PhD Thesis Defence - Mint Tanprasert
Name: Mint Tanprasert
Date: March 12
Time: 9 am - 12 pm
Location: ICCS 238
Supervisor: Dongwook Yoon
Title: Agent Persona Design for Engagement in Virtual Dialogic Learning Environments
Abstract:
Asynchronous online learning (AOL) (e.g., online courses, video-sharing platforms) has become popular for its variety, accessibility, and flexibility. However, AOL often lacks the rich social interactions of traditional classrooms, lowering learners’ engagement and, consequently, their evaluative performance. The recent advancement of Large-language Models (LLMs) illuminates a potential solution of using AI agents for real-time dialogic learning---a pedagogical approach involving dialogues, which has been shown to enhance learners’ behavioral, emotional, and cognitive engagement. This approach is closely intertwined with the characteristics and perception of the interactors (learners, educators, etc.), so the design of the agent's persona (behaviors, appearances, and identity cues) is crucial. However, although many persona attributes can be simulated with AI, designing agents’ persona presents two challenges: (1) humans respond to the same trait in human and AI agents differently, so existing frameworks of human-human interactions cannot be applied directly; and (2) LLM-based agent's behaviors may fluctuate due to learners’ input, necessitating a new conceptualization of behaviors in empirical studies. In this thesis, I aim to address these challenges and show that persona design of educational agents in dialogic learning environments improves learning engagement for asynchronous, online learners.

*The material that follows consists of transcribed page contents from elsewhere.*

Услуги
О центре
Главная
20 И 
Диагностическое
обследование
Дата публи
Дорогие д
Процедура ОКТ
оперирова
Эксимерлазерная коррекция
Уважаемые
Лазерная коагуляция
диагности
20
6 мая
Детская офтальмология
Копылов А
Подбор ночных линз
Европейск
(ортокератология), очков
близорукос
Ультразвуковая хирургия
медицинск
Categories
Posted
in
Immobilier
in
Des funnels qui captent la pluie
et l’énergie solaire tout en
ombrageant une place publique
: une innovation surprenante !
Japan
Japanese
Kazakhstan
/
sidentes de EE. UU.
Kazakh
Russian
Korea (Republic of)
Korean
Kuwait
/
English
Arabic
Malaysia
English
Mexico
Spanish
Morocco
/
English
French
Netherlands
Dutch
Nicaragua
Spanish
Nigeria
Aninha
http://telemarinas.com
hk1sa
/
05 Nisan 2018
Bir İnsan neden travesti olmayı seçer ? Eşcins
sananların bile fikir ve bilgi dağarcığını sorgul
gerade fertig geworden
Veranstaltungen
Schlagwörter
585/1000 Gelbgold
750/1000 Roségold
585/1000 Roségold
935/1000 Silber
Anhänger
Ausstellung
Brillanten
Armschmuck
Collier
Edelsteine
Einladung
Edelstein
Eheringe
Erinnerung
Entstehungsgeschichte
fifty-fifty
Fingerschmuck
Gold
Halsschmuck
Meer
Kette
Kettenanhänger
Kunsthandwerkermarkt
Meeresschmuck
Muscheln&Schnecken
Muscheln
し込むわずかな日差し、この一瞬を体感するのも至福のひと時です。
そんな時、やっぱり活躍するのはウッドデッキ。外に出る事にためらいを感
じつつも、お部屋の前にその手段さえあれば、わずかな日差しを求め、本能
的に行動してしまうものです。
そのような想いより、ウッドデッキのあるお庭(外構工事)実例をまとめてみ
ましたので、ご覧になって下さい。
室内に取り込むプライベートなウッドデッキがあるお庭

I demonstrate this via three research projects, which cover three social learning experiences. The first project focuses on debates (learners argue with agents with the opposite stance from them) and how the agent's social identity and rhetorical styles impact their influence. The second project concerns collaborative activities (learners work with peer agents with different values from theirs towards the same goal) and the impacts of the agent’s collaborative strategies and the disclosure of their strategies to learners. The third project is about vicarious dialogues (learners observe conversations between multiple characters) and the design of virtual group dynamics. The findings demonstrate that theoretically grounded and learner-centric persona designs of agents improve learning engagement. They also highlight the importance of contextual factors (e.g., activity types, learners’ values) when applying social learning theories to agents, generate design implications for agent persona design beyond AOL contexts, and raise ethical and pedagogical considerations for the upcoming era of AI-powered education.